The Arizona Department of Education will begin using artificial intelligence next month to review Empowerment Scholarship Account voucher requests, a move aimed at catching improper purchases in a program that processes roughly 2 million transactions per year with only eight auditors. Misuse of ESA funds accounts for less than 2% of all requests, but the dollar figures have drawn scrutiny after tax dollars were spent on luxury items and vacations rather than education.
The staffing math that forced the change
Arizona Superintendent of Public Instruction Tom Horne described the audit workload in blunt terms. "We have 2 million requests a year. So that's a quarter of a million requests per person. That's not humanly possible to do," Horne said.

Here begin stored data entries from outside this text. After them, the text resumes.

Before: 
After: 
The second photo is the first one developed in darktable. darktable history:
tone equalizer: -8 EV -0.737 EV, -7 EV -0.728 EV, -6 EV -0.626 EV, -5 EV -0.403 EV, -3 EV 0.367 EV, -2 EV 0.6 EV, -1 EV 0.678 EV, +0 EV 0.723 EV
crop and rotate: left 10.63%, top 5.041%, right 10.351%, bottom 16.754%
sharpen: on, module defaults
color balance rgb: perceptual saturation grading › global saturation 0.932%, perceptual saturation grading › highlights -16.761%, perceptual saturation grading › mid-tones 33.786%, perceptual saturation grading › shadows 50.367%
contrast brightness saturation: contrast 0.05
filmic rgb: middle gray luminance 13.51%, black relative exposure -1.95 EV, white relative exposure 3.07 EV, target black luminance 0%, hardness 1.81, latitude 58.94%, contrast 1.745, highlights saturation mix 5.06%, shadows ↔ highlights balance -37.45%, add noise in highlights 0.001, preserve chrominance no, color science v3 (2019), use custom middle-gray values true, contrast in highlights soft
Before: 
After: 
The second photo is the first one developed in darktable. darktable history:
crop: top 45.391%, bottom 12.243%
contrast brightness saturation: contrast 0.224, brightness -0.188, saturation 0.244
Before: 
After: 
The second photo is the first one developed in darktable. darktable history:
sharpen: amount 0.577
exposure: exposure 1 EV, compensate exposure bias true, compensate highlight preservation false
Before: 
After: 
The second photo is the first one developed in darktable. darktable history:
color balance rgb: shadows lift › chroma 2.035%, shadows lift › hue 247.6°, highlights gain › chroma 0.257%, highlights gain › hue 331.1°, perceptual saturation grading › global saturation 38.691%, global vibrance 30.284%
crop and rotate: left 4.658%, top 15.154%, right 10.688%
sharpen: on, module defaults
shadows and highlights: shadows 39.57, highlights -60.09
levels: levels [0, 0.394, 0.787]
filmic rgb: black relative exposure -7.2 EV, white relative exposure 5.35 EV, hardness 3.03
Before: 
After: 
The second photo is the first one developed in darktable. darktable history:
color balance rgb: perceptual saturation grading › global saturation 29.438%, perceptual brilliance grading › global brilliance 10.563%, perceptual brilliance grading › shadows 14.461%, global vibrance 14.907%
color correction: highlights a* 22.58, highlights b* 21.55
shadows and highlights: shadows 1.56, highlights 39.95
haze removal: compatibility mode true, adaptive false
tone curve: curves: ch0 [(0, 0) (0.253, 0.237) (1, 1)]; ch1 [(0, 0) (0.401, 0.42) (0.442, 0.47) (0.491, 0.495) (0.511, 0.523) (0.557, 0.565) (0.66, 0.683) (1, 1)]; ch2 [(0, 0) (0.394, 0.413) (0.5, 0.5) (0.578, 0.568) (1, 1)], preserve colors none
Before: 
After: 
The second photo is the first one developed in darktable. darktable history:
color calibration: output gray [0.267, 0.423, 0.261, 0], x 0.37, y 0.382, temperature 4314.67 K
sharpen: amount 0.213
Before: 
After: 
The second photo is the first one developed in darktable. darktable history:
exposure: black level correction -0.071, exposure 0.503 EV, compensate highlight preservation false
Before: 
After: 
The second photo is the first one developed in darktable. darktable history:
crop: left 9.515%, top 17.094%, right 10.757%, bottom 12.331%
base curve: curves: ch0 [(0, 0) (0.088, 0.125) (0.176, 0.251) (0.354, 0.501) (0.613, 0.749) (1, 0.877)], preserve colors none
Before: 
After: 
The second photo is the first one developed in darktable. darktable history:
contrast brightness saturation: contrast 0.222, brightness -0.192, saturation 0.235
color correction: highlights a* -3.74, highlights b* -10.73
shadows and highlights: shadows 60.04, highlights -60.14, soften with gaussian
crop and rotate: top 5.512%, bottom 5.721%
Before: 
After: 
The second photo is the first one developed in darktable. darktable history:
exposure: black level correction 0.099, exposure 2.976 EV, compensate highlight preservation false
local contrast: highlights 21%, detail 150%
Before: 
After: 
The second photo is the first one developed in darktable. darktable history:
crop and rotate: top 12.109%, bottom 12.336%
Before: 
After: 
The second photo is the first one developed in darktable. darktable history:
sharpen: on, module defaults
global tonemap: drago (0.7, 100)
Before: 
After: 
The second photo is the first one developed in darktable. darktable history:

The department has been developing the AI system for more than a year with ClassWallet, the company that manages ESA accounts.
Horne said the goal is straightforward: the AI will scan purchases, approve requests clearly tied to education, and flag everything else for human review. "We want to eliminate all of those errors, and AI will do it," he said. The system will not cost taxpayers additional money.
Trust and verification built into the rollout
Speed is not the only consideration. Horne emphasized that the department needs confidence in the system before relying on it. "Once it's developed, it's almost instantaneous, but it's going to take time to develop because we have to trust it that it's not going to make any mistakes," he said. Officials plan to have a secondary review process in place to double-check what the AI flags.
The department's cautious approach reflects the stakes. Flagging legitimate education purchases as improper could delay funds for families, while missing genuinely fraudulent requests undermines the program's credibility. The balance between automation and human oversight is central to the design.
Government adoption of AI is accelerating
Arizona's Department of Education is not alone. Maricopa County has deployed AI-powered cameras to search for wildfires, and AI for Government applications are becoming routine across agencies. University of Arizona AI expert David Ebert said government use of the technology is now widespread and "becoming very foundational."
Ebert offered a measured view of the technology's limits. "You need to use your own judgment. You need to make a decision based on the context," he said. "But use this as a way to give you additional information and to check the information that it's giving you."
Why this matters for education professionals
For educators and school administrators, Arizona's experiment with AI-driven voucher oversight signals a shift in how states manage education funding. The same approach could extend to tracking classroom supply budgets, grant compliance, or special education spending. Understanding how these systems flag transactions - and where they make mistakes - will matter for anyone responsible for submitting or approving education-related purchases. The Arizona rollout, with its built-in verification step, offers an early model of what AI oversight looks like when the stakes involve real families and real classrooms. AI for Education is moving from theory into the operational budgets of state agencies, and the results here will likely shape similar efforts elsewhere.